Two of the main causes of pollution, of the air and the sea, are:
1) the exhaust fumes which is the level of nitrogen oxide released by the engines’ vessel. Cruise operators have been urged to switch to cleaner fuel alternatives with a lower sulfur content by 2020, but few have heeded these calls. A reducing of carbon emissions by more than the 40% is expected anyway by 2030 – in comparison with 2010;
2) the single use plastic items which are disposable plastic products from such as straws, drinks bottles, cutlery and shopping bags.

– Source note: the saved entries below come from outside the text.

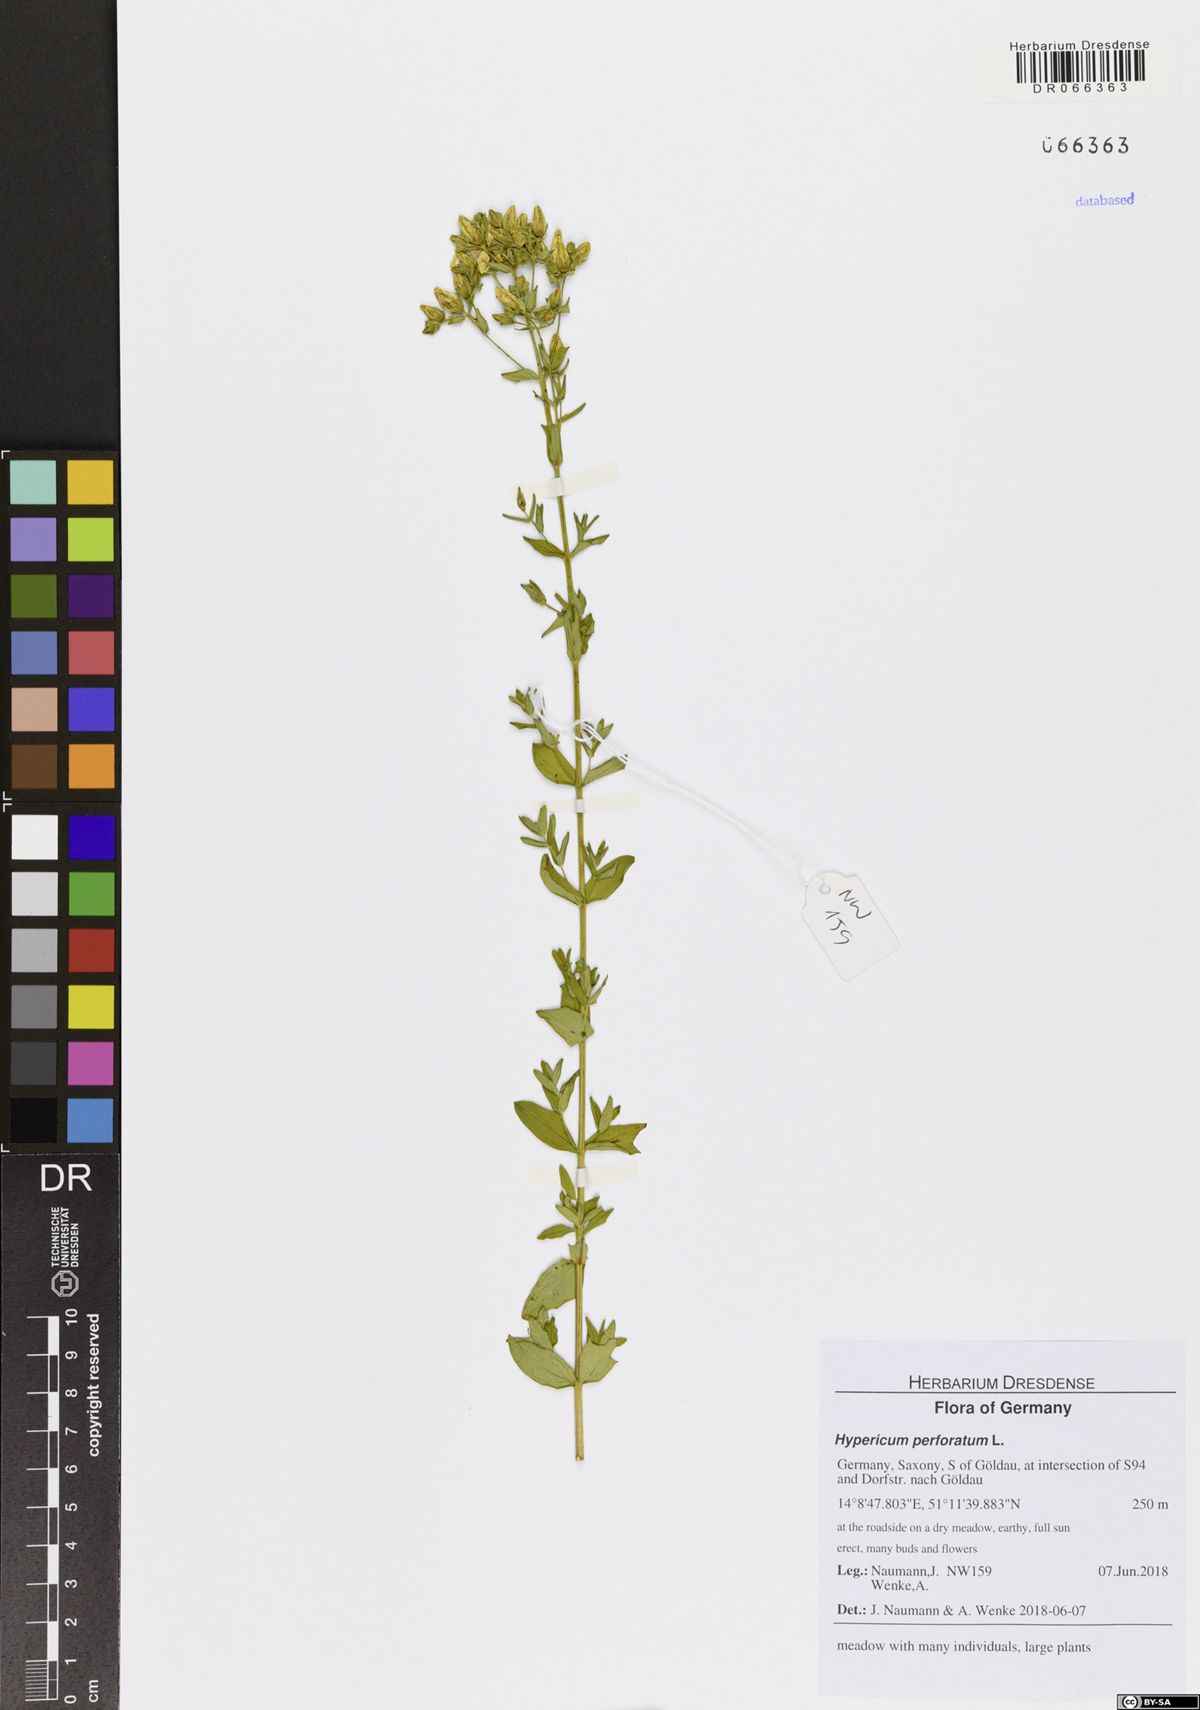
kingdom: Plantae
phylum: Tracheophyta
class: Magnoliopsida
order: Malpighiales
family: Hypericaceae
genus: Hypericum
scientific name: Hypericum perforatum
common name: Common st. johnswort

Cruise ships have often been described as ‘floating cities’, and as environmental groups have pointed out that they are just as, if not more polluting. That has been pushing crusie companies to develop effective environmental strategies focused on sustainable procurement.
How could the procurement department of a cruise company, support the development of a such environmental oriented culture? Suppliers and service providers could cover a wide range of products and services coming from different sources enabling each single cruise company to operate world-wide. Sharing the same values and visions, with all the entities involved within the supply chain, aims at merging companies’ culture focused on achieving the common final goal: doing business on a sustainable way striving to build a long-term relationship, growing together, protecting the environment. Today cruise companies are committed to use cleaner fuels, eliminate single use plastic items and reduce the waste of any plastic related to the on-board operations. The main target shall be that all the single use plastic items and all the packaging used for wrapping products purchased for the operations, both land based and on-board, have to be recyclable, reusable or biodegradable. The purchasing and the use of single use plastic items, breaching environmental company’s policies and regulation, shall be prohibited.
Top and middle management, buyers and all the people involved in any purchasing, sourcing and contracting activity must commit themselves to raise awareness among their company and all the suppliers on how enhancing an environmental sustainable procurement stratetgy to constantly reduce the environmental impacts by: reducing plastic content, reducing energy consumption, preventing pollution to air, ground and water, disposing of chemicals and hazardous waste in an environmental safe manner and ensuring that workers and employees handling hazardous waste have the right competence and are adequately trained https://stellaconsulting.ch/procurement-logistics-outsourcing-advisory-service/.
The common final goal is to enforce the engagement towards a sustainable business as whole based on environmental corporate social responsibility (ECSR ). ECSR is a concept where companies integrate environmental concerns in their business operations and the interaction with stakeholders, without compromising economic performance https://www.hospitalitynet.org/author/148004665/giulio-stella.html.
Company’s values are the beating heart, the DNA of a business. They are the cornerstones of each company and they support the vision, they shape the culture and establish future directions. Therefore, building up a company culture focused on sustainability, as a second habit for all the employees, is a great way to help our environment and perpetuate the importance of conservation. Implementing environmental practices, as part of the company’s values, is an effective way to let employees know that the company is doing business in a sustainable way and do seriously care about our environment. A sustainable procurement strategy will always play a key role in that.